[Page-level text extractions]
★ ★ ★ ★ ★ ★ ★

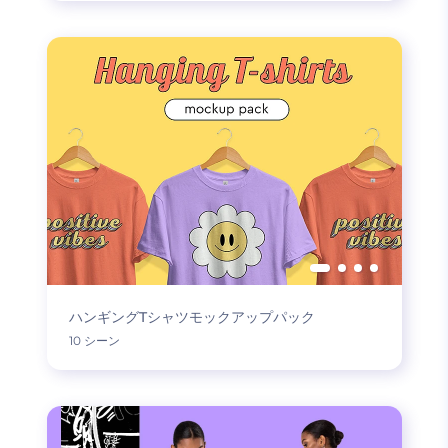
ハンギングTシャツモックアップパック
10 シーン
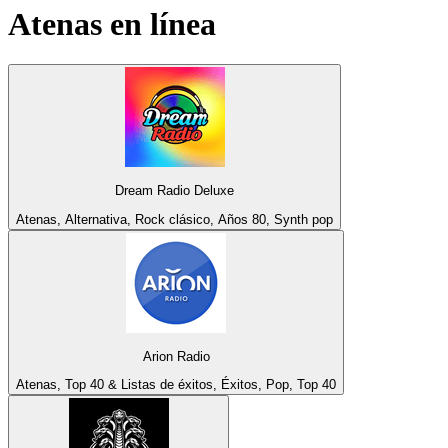
Atenas
en línea
Dream Radio Deluxe
Atenas, Alternativa, Rock clásico, Años 80, Synth pop
Arion Radio
Atenas, Top 40 & Listas de éxitos, Éxitos, Pop, Top 40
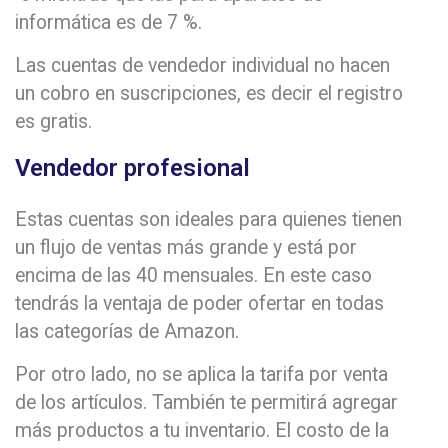
informática es de 7 %.
Las cuentas de vendedor individual no hacen
un cobro en suscripciones, es decir el registro
es gratis.
Vendedor profesional
Estas cuentas son ideales para quienes tienen
un flujo de ventas más grande y está por
encima de las 40 mensuales. En este caso
tendrás la ventaja de poder ofertar en todas
las categorías de Amazon.
Por otro lado, no se aplica la tarifa por venta
de los artículos. También te permitirá agregar
más productos a tu inventario. El costo de la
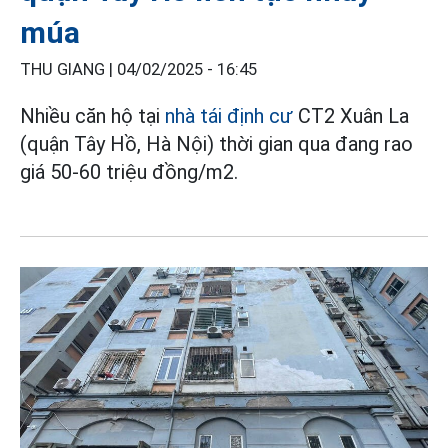
múa
THU GIANG |
04/02/2025 - 16:45
Nhiều căn hộ tại
nhà tái định cư
CT2 Xuân La
(quận Tây Hồ, Hà Nội) thời gian qua đang rao
giá 50-60 triệu đồng/m2.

★ ★ ★ ★ ★ ★ ★

■ YOUR OBJECTIVE
Please find every line in the records above that holds the word "cuentas" and copy it.

■ EXPECTED ANSWER
Las cuentas de vendedor individual no hacen
Estas cuentas son ideales para quienes tienen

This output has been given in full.